Work request: Pictures excluded, return the lines below from the first through the line holding "0 $1 Rounding radius*".

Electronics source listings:
►
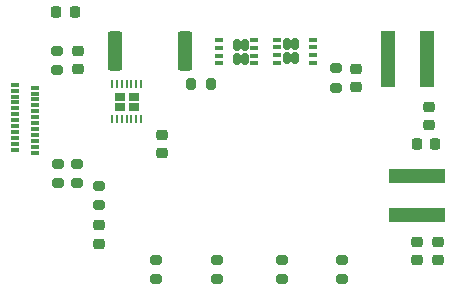
<source format=gbr>
%TF.GenerationSoftware,KiCad,Pcbnew,7.0.10-7.0.10~ubuntu20.04.1*%
%TF.CreationDate,2024-10-07T18:01:58+02:00*%
%TF.ProjectId,powerplay,706f7765-7270-46c6-9179-2e6b69636164,rev?*%
%TF.SameCoordinates,Original*%
%TF.FileFunction,Paste,Top*%
%TF.FilePolarity,Positive*%
%FSLAX46Y46*%
G04 Gerber Fmt 4.6, Leading zero omitted, Abs format (unit mm)*
G04 Created by KiCad (PCBNEW 7.0.10-7.0.10~ubuntu20.04.1) date 2024-10-07 18:01:58*
%MOMM*%
%LPD*%
G01*
G04 APERTURE LIST*
G04 Aperture macros list*
%AMRoundRect*
0 Rectangle with rounded corners*
0 $1 Rounding radius*
0 $2 $3 $4 $5 $6 $7 $8 $9 X,Y pos of 4 corners*
0 Add a 4 corners polygon primitive as box body*
4,1,4,$2,$3,$4,$5,$6,$7,$8,$9,$2,$3,0*
0 Add four circle primitives for the rounded corners*
1,1,$1+$1,$2,$3*
1,1,$1+$1,$4,$5*
1,1,$1+$1,$6,$7*
1,1,$1+$1,$8,$9*
0 Add four rect primitives between the rounded corners*
20,1,$1+$1,$2,$3,$4,$5,0*
20,1,$1+$1,$4,$5,$6,$7,0*
20,1,$1+$1,$6,$7,$8,$9,0*
20,1,$1+$1,$8,$9,$2,$3,0*%
G04 Aperture macros list end*
%ADD10RoundRect,0.200000X-0.275000X0.200000X-0.275000X-0.200000X0.275000X-0.200000X0.275000X0.200000X0*%
%ADD11RoundRect,0.150000X0.150000X0.350000X-0.150000X0.350000X-0.150000X-0.350000X0.150000X-0.350000X0*%
%ADD12RoundRect,0.105000X0.245000X0.105000X-0.245000X0.105000X-0.245000X-0.105000X0.245000X-0.105000X0*%
%ADD13RoundRect,0.218750X0.256250X-0.218750X0.256250X0.218750X-0.256250X0.218750X-0.256250X-0.218750X0*%
%ADD14RoundRect,0.150000X-0.150000X-0.350000X0.150000X-0.350000X0.150000X0.350000X-0.150000X0.350000X0*%
%ADD15RoundRect,0.105000X-0.245000X-0.105000X0.245000X-0.105000X0.245000X0.105000X-0.245000X0.105000X0*%
%ADD16R,0.970000X0.700000*%
%ADD17R,0.250000X0.700000*%
%ADD18R,4.700000X1.180000*%
%ADD19RoundRect,0.225000X-0.250000X0.225000X-0.250000X-0.225000X0.250000X-0.225000X0.250000X0.225000X0*%
%ADD20RoundRect,0.225000X0.250000X-0.225000X0.250000X0.225000X-0.250000X0.225000X-0.250000X-0.225000X0*%
%ADD21RoundRect,0.200000X0.275000X-0.200000X0.275000X0.200000X-0.275000X0.200000X-0.275000X-0.200000X0*%
%ADD22R,0.700000X0.300000*%
%ADD23R,1.180000X4.700000*%
%ADD24RoundRect,0.218750X0.218750X0.256250X-0.218750X0.256250X-0.218750X-0.256250X0.218750X-0.256250X0*%
%ADD25RoundRect,0.225000X-0.225000X-0.250000X0.225000X-0.250000X0.225000X0.250000X-0.225000X0.250000X0*%
%ADD26RoundRect,0.200000X-0.200000X-0.275000X0.200000X-0.275000X0.200000X0.275000X-0.200000X0.275000X0*%
%ADD27RoundRect,0.250000X-0.362500X-1.425000X0.362500X-1.425000X0.362500X1.425000X-0.362500X1.425000X0*%
G04 APERTURE END LIST*
D10*
%TO.C,R9*%
X149931904Y-92584000D03*
X149931904Y-94234000D03*
%TD*%
D11*
%TO.C,Q1*%
X156559467Y-75475000D03*
X156559467Y-74345000D03*
X155849467Y-75475000D03*
X155849467Y-74345000D03*
D12*
X155079467Y-75885000D03*
X155079467Y-75235000D03*
X155079467Y-74585000D03*
X155079467Y-73935000D03*
X158079467Y-75885000D03*
X158079467Y-75235000D03*
X158079467Y-74585000D03*
X158079467Y-73935000D03*
%TD*%
D10*
%TO.C,R5*%
X139954000Y-86297000D03*
X139954000Y-87947000D03*
%TD*%
D13*
%TO.C,D2*%
X139954000Y-91211500D03*
X139954000Y-89636500D03*
%TD*%
D10*
%TO.C,R8*%
X155436907Y-92584000D03*
X155436907Y-94234000D03*
%TD*%
D14*
%TO.C,Q2*%
X151650573Y-74410000D03*
X151650573Y-75540000D03*
X152360573Y-74410000D03*
X152360573Y-75540000D03*
D15*
X153130573Y-74000000D03*
X153130573Y-74650000D03*
X153130573Y-75300000D03*
X153130573Y-75950000D03*
X150130573Y-74000000D03*
X150130573Y-74650000D03*
X150130573Y-75300000D03*
X150130573Y-75950000D03*
%TD*%
D16*
%TO.C,U1*%
X142897500Y-78754000D03*
X141722500Y-78754000D03*
X142897500Y-79649000D03*
X141722500Y-79649000D03*
D17*
X143510000Y-77724000D03*
X143110000Y-77724000D03*
X142710000Y-77724000D03*
X142310000Y-77724000D03*
X141910000Y-77724000D03*
X141510000Y-77724000D03*
X141110000Y-77724000D03*
X141110000Y-80674000D03*
X141510000Y-80674000D03*
X141910000Y-80674000D03*
X142310000Y-80674000D03*
X142710000Y-80674000D03*
X143110000Y-80674000D03*
X143510000Y-80674000D03*
%TD*%
D18*
%TO.C,L2*%
X166878000Y-85467000D03*
X166878000Y-88777000D03*
%TD*%
D19*
%TO.C,C3*%
X145288000Y-82029000D03*
X145288000Y-83579000D03*
%TD*%
D20*
%TO.C,C6*%
X166878000Y-92627517D03*
X166878000Y-91077517D03*
%TD*%
D21*
%TO.C,R6*%
X136486305Y-86097467D03*
X136486305Y-84447467D03*
%TD*%
%TO.C,R1*%
X136398000Y-76517000D03*
X136398000Y-74867000D03*
%TD*%
%TO.C,R10*%
X144840810Y-94234000D03*
X144840810Y-92584000D03*
%TD*%
%TO.C,R7*%
X138146282Y-86101023D03*
X138146282Y-84451023D03*
%TD*%
%TO.C,R11*%
X160528000Y-94234000D03*
X160528000Y-92584000D03*
%TD*%
D19*
%TO.C,C7*%
X168656000Y-91089277D03*
X168656000Y-92639277D03*
%TD*%
D20*
%TO.C,C4*%
X167894000Y-81166000D03*
X167894000Y-79616000D03*
%TD*%
D22*
%TO.C,J1*%
X134559512Y-78007757D03*
X134559512Y-78507757D03*
X134559512Y-79007757D03*
X134559512Y-79507757D03*
X134559512Y-80007757D03*
X134559512Y-80507757D03*
X134559512Y-81007757D03*
X134559512Y-81507757D03*
X134559512Y-82007757D03*
X134559512Y-82507757D03*
X134559512Y-83007757D03*
X134559512Y-83507757D03*
X132859512Y-83257757D03*
X132859512Y-82757757D03*
X132859512Y-82257757D03*
X132859512Y-81757757D03*
X132859512Y-81257757D03*
X132859512Y-80757757D03*
X132859512Y-80257757D03*
X132859512Y-79757757D03*
X132859512Y-79257757D03*
X132859512Y-78757757D03*
X132859512Y-78257757D03*
X132859512Y-77757757D03*
%TD*%
D10*
%TO.C,R4*%
X160039746Y-76378000D03*
X160039746Y-78028000D03*
%TD*%
D23*
%TO.C,L1*%
X164460795Y-75580021D03*
X167770795Y-75580021D03*
%TD*%
D24*
%TO.C,D1*%
X137947500Y-71628000D03*
X136372500Y-71628000D03*
%TD*%
D25*
%TO.C,C5*%
X166889760Y-82769013D03*
X168439760Y-82769013D03*
%TD*%
D26*
%TO.C,R3*%
X147765000Y-77724000D03*
X149415000Y-77724000D03*
%TD*%
D20*
%TO.C,C1*%
X138176000Y-76467000D03*
X138176000Y-74917000D03*
%TD*%
D27*
%TO.C,R2*%
X141309500Y-74930000D03*
X147234500Y-74930000D03*
%TD*%
D19*
%TO.C,C2*%
X161762091Y-76428000D03*
X161762091Y-77978000D03*
%TD*%
M02*

</source>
◄
Task response:
<source format=gbr>
%TF.GenerationSoftware,KiCad,Pcbnew,7.0.10-7.0.10~ubuntu20.04.1*%
%TF.CreationDate,2024-10-07T18:01:58+02:00*%
%TF.ProjectId,powerplay,706f7765-7270-46c6-9179-2e6b69636164,rev?*%
%TF.SameCoordinates,Original*%
%TF.FileFunction,Paste,Top*%
%TF.FilePolarity,Positive*%
%FSLAX46Y46*%
G04 Gerber Fmt 4.6, Leading zero omitted, Abs format (unit mm)*
G04 Created by KiCad (PCBNEW 7.0.10-7.0.10~ubuntu20.04.1) date 2024-10-07 18:01:58*
%MOMM*%
%LPD*%
G01*
G04 APERTURE LIST*
G04 Aperture macros list*
%AMRoundRect*
0 Rectangle with rounded corners*
0 $1 Rounding radius*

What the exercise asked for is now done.